● **Text block**:
I'll address your points in a later post, but first let me run this simple 
new case by you.

Imagine the symmetric trips of the twins continually criss cross each other 
at 1 second intervals (of their own proper clocks) for the duration of the 
entire trip.

At each 1 second meeting I'm sure you would agree their proper times are in 
a 1:1 correlation so their proper times are in a 1:1 correlation every 
second of the duration of the trip and both twins agree on that.

There is a 1:1 correlation of proper age clocks at the criss crosses 
because they are in "the same point of space and time" by your operational 
reflected light definition AND they both compute both their 1 second proper 
time intervals since the last criss cross as the same invariant number as 
PROPER TIMES READS 1 SECOND INTERVALS which in itself ensures the 1:1 
correlation of proper times.

Now just take the limit of that and imagine a vanishingly small interval 
for the criss crosses. If we do that then clearly we can say the twins have 
a 1:1 correlation of their proper ages at EVERY MOMENT during the entire 
trip to any limit of accuracy we wish.

Since a criss cross symmetric trip is no different in principle than our 
previous symmetric trip (only a single meeting) it is clear that we have 
proven there is a 1:1 proper age correlation for any symmetric trip during 
EVERY MOMENT of the trip.

● **Data to examine**:

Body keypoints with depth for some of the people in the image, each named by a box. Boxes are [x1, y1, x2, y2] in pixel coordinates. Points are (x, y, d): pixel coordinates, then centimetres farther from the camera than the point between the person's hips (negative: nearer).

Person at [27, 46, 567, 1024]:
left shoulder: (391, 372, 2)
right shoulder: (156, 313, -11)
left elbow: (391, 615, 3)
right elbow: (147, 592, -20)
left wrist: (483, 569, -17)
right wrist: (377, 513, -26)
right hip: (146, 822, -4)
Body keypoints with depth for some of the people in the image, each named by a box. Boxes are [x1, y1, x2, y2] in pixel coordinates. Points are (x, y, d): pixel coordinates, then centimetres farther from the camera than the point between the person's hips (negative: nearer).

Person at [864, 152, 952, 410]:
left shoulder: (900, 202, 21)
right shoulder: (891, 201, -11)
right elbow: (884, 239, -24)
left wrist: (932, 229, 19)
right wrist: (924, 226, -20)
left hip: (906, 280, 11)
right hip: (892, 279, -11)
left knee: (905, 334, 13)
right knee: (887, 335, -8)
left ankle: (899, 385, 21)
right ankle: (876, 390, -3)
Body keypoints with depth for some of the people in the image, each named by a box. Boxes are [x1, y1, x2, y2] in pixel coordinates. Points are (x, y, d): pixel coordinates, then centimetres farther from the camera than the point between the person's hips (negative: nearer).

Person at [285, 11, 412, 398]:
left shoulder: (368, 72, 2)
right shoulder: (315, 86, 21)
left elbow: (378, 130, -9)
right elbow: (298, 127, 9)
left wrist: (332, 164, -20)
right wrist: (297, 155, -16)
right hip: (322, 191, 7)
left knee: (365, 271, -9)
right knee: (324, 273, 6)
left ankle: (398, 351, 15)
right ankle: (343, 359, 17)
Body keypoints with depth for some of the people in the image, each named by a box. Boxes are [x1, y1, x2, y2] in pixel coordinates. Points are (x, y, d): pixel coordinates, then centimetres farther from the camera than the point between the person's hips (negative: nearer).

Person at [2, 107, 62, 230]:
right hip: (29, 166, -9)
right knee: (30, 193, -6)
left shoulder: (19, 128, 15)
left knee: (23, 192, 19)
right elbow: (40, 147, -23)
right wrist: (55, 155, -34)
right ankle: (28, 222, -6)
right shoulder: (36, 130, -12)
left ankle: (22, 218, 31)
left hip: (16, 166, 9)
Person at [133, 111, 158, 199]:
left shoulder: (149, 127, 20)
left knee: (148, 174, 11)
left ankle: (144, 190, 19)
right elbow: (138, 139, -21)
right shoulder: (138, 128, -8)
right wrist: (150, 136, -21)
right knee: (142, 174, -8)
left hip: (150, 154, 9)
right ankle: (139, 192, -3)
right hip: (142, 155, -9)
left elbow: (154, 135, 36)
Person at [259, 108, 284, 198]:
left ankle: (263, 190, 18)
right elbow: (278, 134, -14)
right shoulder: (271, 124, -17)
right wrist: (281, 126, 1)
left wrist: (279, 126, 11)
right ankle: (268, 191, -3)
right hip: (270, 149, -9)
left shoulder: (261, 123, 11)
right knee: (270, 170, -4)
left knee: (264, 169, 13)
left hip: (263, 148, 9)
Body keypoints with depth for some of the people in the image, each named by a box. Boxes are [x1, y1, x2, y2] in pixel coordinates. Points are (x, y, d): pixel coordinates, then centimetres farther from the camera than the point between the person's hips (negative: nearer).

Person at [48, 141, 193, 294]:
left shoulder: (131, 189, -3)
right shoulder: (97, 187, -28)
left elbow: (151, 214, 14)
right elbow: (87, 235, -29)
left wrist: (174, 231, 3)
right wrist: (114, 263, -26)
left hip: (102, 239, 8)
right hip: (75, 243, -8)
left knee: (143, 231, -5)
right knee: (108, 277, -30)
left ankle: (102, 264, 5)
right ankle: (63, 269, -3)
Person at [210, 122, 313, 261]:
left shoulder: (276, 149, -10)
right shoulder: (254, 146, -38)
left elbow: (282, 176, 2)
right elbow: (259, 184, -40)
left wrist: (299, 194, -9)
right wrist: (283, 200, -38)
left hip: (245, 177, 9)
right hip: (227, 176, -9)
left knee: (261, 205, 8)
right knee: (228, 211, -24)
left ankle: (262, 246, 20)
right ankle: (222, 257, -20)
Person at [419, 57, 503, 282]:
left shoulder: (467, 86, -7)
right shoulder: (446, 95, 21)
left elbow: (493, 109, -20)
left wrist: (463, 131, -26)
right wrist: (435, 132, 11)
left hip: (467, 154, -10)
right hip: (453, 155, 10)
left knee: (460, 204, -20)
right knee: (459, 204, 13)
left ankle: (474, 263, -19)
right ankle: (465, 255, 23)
---
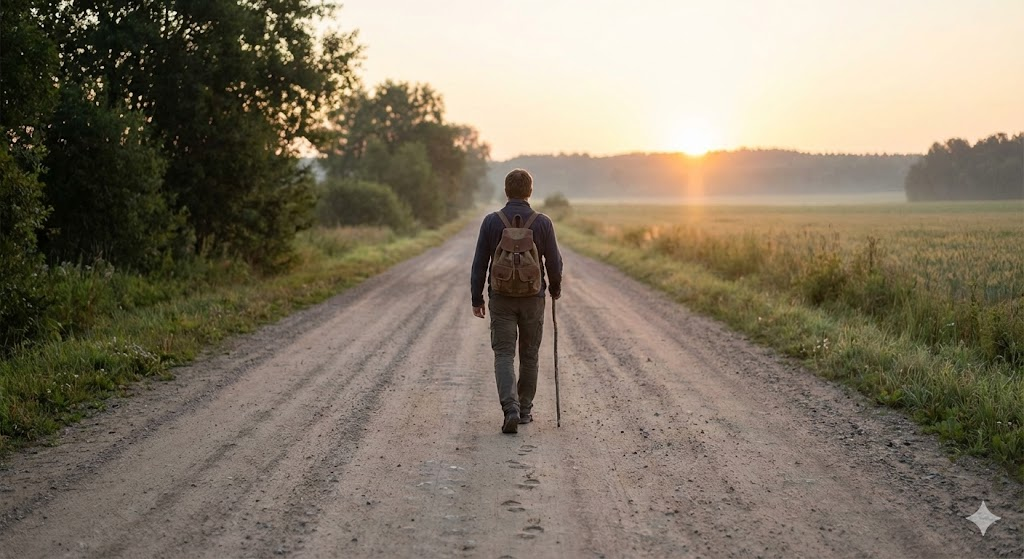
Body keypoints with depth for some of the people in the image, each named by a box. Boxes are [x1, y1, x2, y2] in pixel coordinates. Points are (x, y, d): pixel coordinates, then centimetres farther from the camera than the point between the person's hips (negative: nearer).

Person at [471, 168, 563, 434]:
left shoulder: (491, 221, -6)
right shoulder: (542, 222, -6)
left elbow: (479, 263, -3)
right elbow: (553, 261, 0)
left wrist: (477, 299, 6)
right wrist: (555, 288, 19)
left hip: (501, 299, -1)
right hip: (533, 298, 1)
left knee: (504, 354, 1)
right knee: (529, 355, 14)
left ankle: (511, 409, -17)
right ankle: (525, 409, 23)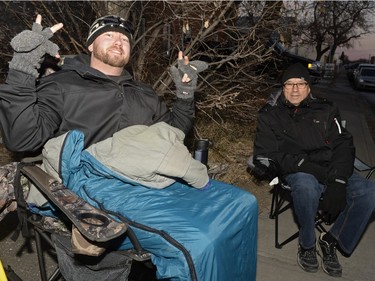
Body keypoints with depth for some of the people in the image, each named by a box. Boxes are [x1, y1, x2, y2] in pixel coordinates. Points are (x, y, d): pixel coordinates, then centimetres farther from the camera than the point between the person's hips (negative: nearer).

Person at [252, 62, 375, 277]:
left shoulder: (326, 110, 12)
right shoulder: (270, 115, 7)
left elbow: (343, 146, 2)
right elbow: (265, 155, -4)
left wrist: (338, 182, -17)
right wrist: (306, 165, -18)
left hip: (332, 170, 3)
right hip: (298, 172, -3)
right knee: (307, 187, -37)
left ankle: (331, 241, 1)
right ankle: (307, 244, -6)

● **Exercises to complete**:
(A) Answer these about the twin-trip post:
(i) At what interval do the twins' trips criss cross each other?
(ii) By which definition are the twins at "the same point of space and time" when they meet?
(iii) What trip is the criss-cross trip said to be no different in principle from?
(B) Carry on the twin-trip post past its final sentence.
The items have no connection to the twin-trip post.

● **Answers for this exercise**:
(A)
(i) At 1 second intervals of their own proper clocks.
(ii) The operational reflected light definition.
(iii) The previous symmetric trip, which had only a single meeting.

(B)
On Sunday, March 2, 2014 1:18:27 PM UTC-5, jessem wrote:
> On Sat, Mar 1, 2014 at 7:09 PM, Edgar L. Owen <<javascript:>
> > wrote:
> Jesse,
> To address your points in order:
> 1. Yes, you said that proper ages are invariant. But note the important 
> point that the proper age of A to himself is a direct observation (he looks 
> at his age clock), but to anyone else is a computation and NOT an 
> observation.
> If he "looks at his age clock", that's a direct measurement that is not 
> specifically tied to ANY frame, including his own comoving frame. And 
> there's nothing stopping an observer who is moving relative to him from 
> stealing a glance at his age clock too as she passes him nearby (or looks 
> at him through her telescope), so she can make a direct measurement of his 
> age just as easily.
> A reference frame only needs to be used when you want to PREDICT some fact 
> you don't already know through direct measurement, given some other known 
> facts. For example, if you know that someone has a coordinate velocity v at 
> coordinate time t0 in some frame, and you know their proper age is T0 at 
> coordinate time t0, then as long as they move inertially, you can PREDICT 
> that at some later coordinate time t1, their proper age T1 will be equal to 
> T0 + (t1 - t0)*sqrt[1 - (v/c)^2]. Of course if you happen to be using the 
> person's inertial rest frame where v=0, this formula reduces to the simple 
> one T1 = T0 + (t1 - t0), but this still qualifies as a CALCULATION to 
> predict his proper age at a later coordinate time t1, not a direct 
> measurement.
> In fact from their native comoving frames they will observe A at some 
> other age than their calculation. So the calculations trump the views.
> Huh? You're not making any sense--you just got through agreeing "proper 
> ages are invariant", how can you still maintain they'll "observe A at some 
> other age than their calculation" if you agree all frames will predict 
> exactly the same age for him at any event on his worldline, and this will 
> also be the age that he will be observed to have on his personal clock at 
> that event?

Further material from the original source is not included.